'''
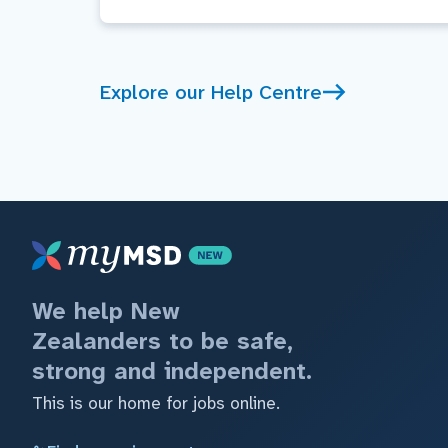
Explore our Help Centre
We help New
Zealanders to be safe,
strong and independent.
This is our home for jobs online.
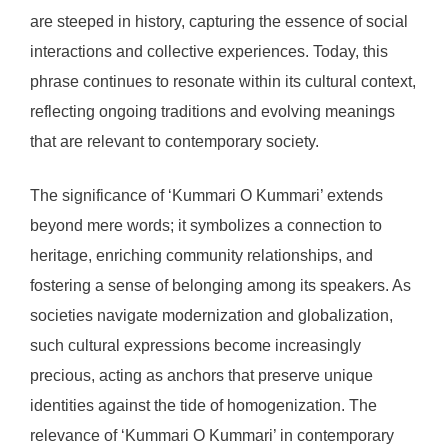
are steeped in history, capturing the essence of social
interactions and collective experiences. Today, this
phrase continues to resonate within its cultural context,
reflecting ongoing traditions and evolving meanings
that are relevant to contemporary society.
The significance of ‘Kummari O Kummari’ extends
beyond mere words; it symbolizes a connection to
heritage, enriching community relationships, and
fostering a sense of belonging among its speakers. As
societies navigate modernization and globalization,
such cultural expressions become increasingly
precious, acting as anchors that preserve unique
identities against the tide of homogenization. The
relevance of ‘Kummari O Kummari’ in contemporary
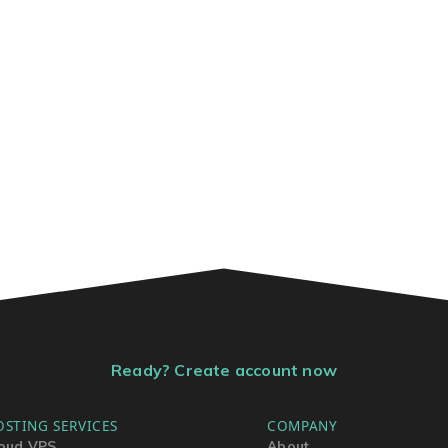
Ready? Create account now
OSTING SERVICES
COMPANY
oud VPS
About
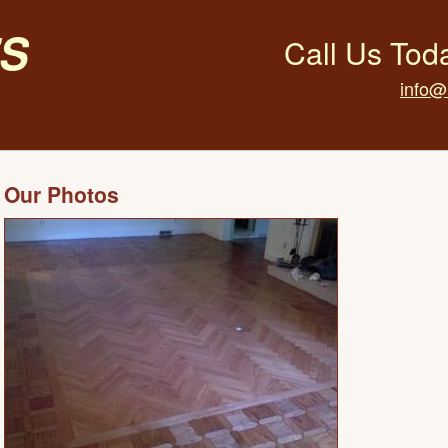
s
Call Us Tod
info@
Our Photos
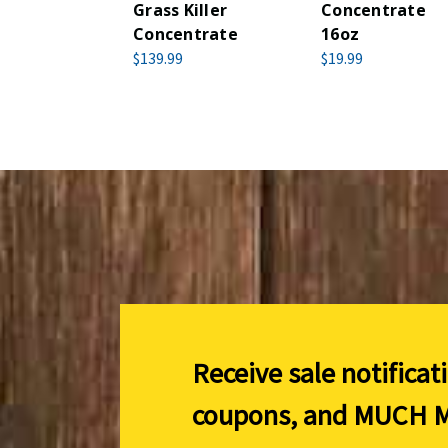
Grass Killer
Concentrate
Concentrate
16oz
$139.99
$19.99
Receive sale notificat
coupons, and
MUCH M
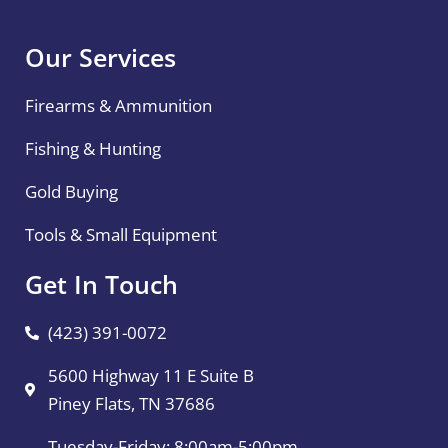
Our Services
Firearms & Ammunition
Fishing & Hunting
Gold Buying
Tools & Small Equipment
Get In Touch
(423) 391-0072
5600 Highway 11 E Suite B
Piney Flats, TN 37686
Tuesday-Friday: 8:00am-5:00pm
'''
◆ Task objective: The pictures in the listing above are to be dropped, and everything else reproduced exactly.

◆ Exercise solution:
Explore our Help Centre
We help New
Zealanders to be safe,
strong and independent.
This is our home for jobs online.
are steeped in history, capturing the essence of social
interactions and collective experiences. Today, this
phrase continues to resonate within its cultural context,
reflecting ongoing traditions and evolving meanings
that are relevant to contemporary society.
The significance of ‘Kummari O Kummari’ extends
beyond mere words; it symbolizes a connection to
heritage, enriching community relationships, and
fostering a sense of belonging among its speakers. As
societies navigate modernization and globalization,
such cultural expressions become increasingly
precious, acting as anchors that preserve unique
identities against the tide of homogenization. The
relevance of ‘Kummari O Kummari’ in contemporary
Ready? Create account now
OSTING SERVICES
COMPANY
oud VPS
About
s
Call Us Tod
info@
Our Photos
Grass Killer
Concentrate
Concentrate
16oz
$139.99
$19.99
Receive sale notificat
coupons, and
MUCH M
Our Services
Firearms & Ammunition
Fishing & Hunting
Gold Buying
Tools & Small Equipment
Get In Touch
(423) 391-0072
5600 Highway 11 E Suite B
Piney Flats, TN 37686
Tuesday-Friday: 8:00am-5:00pm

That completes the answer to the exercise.